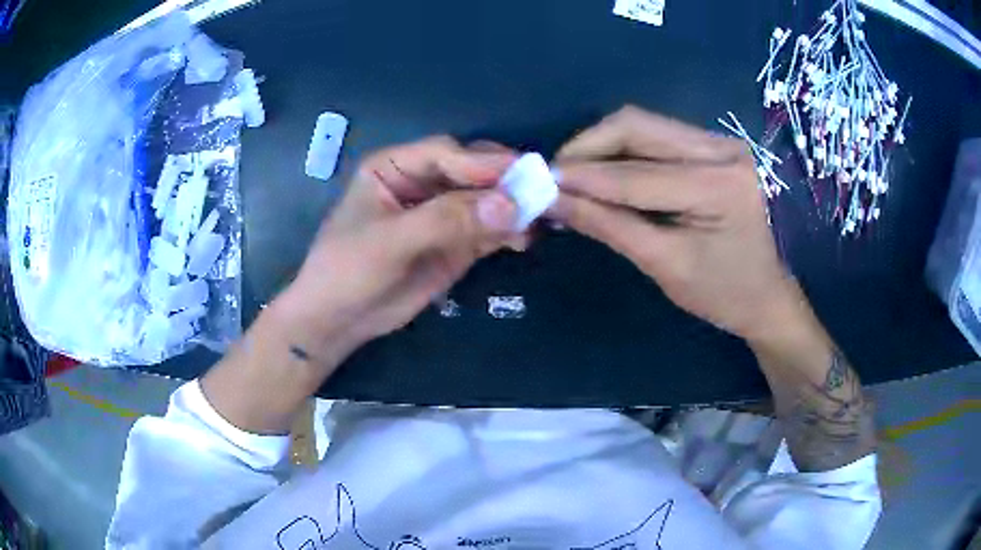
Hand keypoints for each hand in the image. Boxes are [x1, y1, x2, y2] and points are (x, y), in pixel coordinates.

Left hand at [277, 136, 519, 361]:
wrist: (339, 320)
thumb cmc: (348, 270)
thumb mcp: (390, 241)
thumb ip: (446, 220)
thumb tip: (509, 205)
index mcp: (396, 166)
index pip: (445, 153)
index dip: (481, 163)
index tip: (519, 175)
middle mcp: (422, 182)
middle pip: (471, 171)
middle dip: (503, 182)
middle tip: (539, 193)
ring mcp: (441, 213)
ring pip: (485, 200)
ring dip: (512, 207)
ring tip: (538, 220)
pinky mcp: (455, 242)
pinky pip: (488, 229)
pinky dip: (508, 231)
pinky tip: (523, 240)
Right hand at [550, 106, 799, 342]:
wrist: (767, 295)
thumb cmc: (723, 293)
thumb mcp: (664, 265)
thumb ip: (609, 226)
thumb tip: (555, 201)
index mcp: (719, 186)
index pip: (636, 174)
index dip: (582, 177)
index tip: (539, 183)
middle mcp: (723, 149)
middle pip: (637, 125)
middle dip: (588, 147)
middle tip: (557, 175)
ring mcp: (721, 142)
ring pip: (644, 125)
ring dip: (602, 146)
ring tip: (575, 175)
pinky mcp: (714, 145)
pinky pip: (657, 135)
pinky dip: (623, 151)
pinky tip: (606, 172)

**********

■ **Work request**
What you return must match the material above exactly, minus its pictures.

■ **Task response**
Hand keypoints for each hand in the image. Boxes are [x1, y1, x2, y2] and points are (x, y), in pixel coordinates.

Left hand at [277, 136, 519, 361]:
wrist: (339, 320)
thumb cmc: (348, 270)
thumb mcp: (390, 241)
thumb ip: (446, 220)
thumb tip: (509, 205)
index mcp: (396, 166)
index pip: (445, 153)
index dip: (481, 163)
index tip: (519, 175)
middle mcp: (422, 182)
middle pip: (471, 171)
middle dip: (503, 182)
middle tip: (539, 193)
ring mcp: (441, 213)
ring pip: (485, 200)
ring dip: (512, 207)
ring tip: (538, 220)
pinky mcp: (455, 242)
pinky pip: (488, 229)
pinky dip: (508, 231)
pinky tip: (523, 240)
Right hand at [550, 106, 799, 342]:
wrist: (767, 295)
thumb cmc: (723, 293)
thumb mcp: (664, 265)
thumb ip: (609, 226)
thumb tip: (555, 201)
index mcp: (719, 186)
index pip: (636, 174)
index dip: (582, 177)
index tip: (539, 183)
middle mcp: (723, 149)
middle pip: (637, 125)
middle dip: (588, 147)
middle tip: (557, 175)
ring mcp: (721, 142)
ring pip: (644, 125)
ring dip: (602, 146)
ring tip: (575, 175)
pinky mcp: (714, 145)
pinky pip: (657, 135)
pinky dip: (623, 151)
pinky tip: (606, 172)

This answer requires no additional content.